TASK DESCRIPTION :: Copy every line of the data in which the word "plus" occurs.

[Stored data entries]
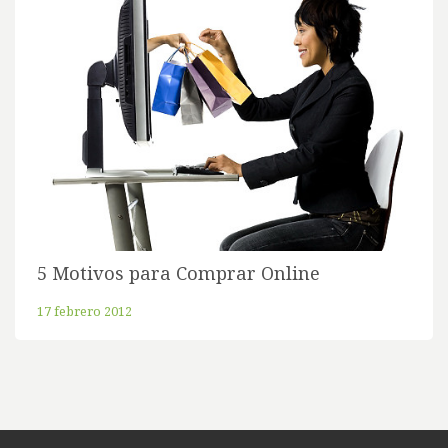
5 Motivos para Comprar Online
17 febrero 2012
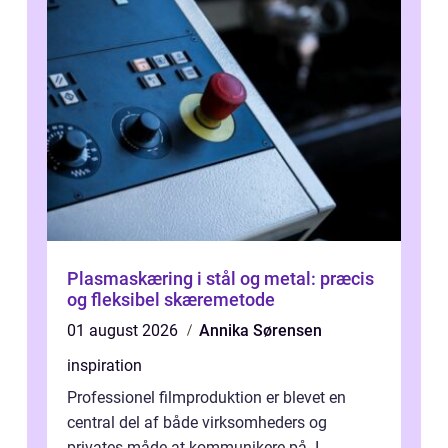
Plasmaskæring i stål og metal: præcis
og fleksibel skæremetode
01 august 2026
Annika Sørensen
inspiration
Professionel filmproduktion er blevet en
central del af både virksomheders og
privates måde at kommunikere på. I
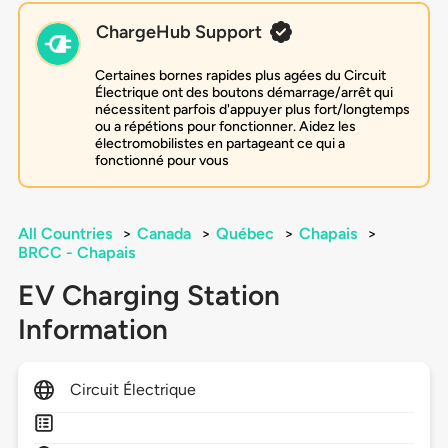
ChargeHub Support
Certaines bornes rapides plus agées du Circuit
Électrique ont des boutons démarrage/arrêt qui
nécessitent parfois d'appuyer plus fort/longtemps
ou a répétions pour fonctionner. Aidez les
électromobilistes en partageant ce qui a
fonctionné pour vous
All Countries
>
Canada
>
Québec
>
Chapais
>
BRCC - Chapais
EV Charging Station
Information
Circuit Électrique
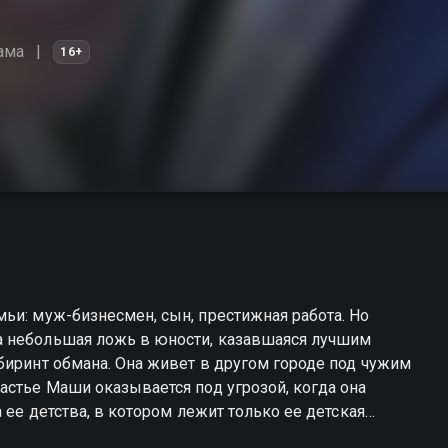
ама
16+
ьи: муж-бизнесмен, сын, престижная работа. Но
а небольшая ложь в юности, казавшаяся лучшим
биринт обмана. Она живет в другом городе под чужим
астье Маши оказывается под угрозой, когда она
 ее детства, в котором лежит только ее детская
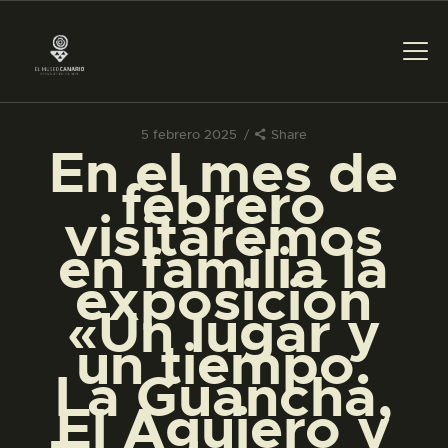
5 febrero 2025
Share
En el mes de
PREPARAR LA VISITA
febrero
visitaremos
ACTIVIDADES
en familia la
exposición
█
«Un lugar y
un tiempo.
EL MUSEO
La Guancha,
El Agujero y
COLECCIONES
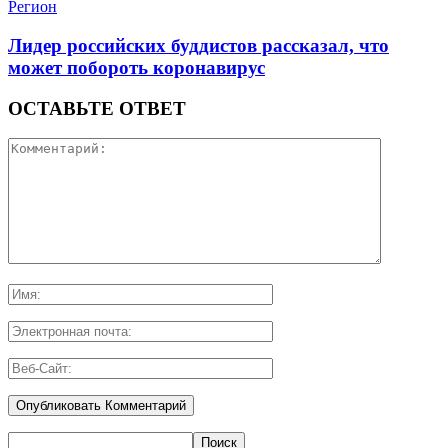
Регион
Лидер российских буддистов рассказал, что
может побороть коронавирус
ОСТАВЬТЕ ОТВЕТ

EXERCISE OUTPUT ::
Certaines bornes rapides plus agées du Circuit
nécessitent parfois d'appuyer plus fort/longtemps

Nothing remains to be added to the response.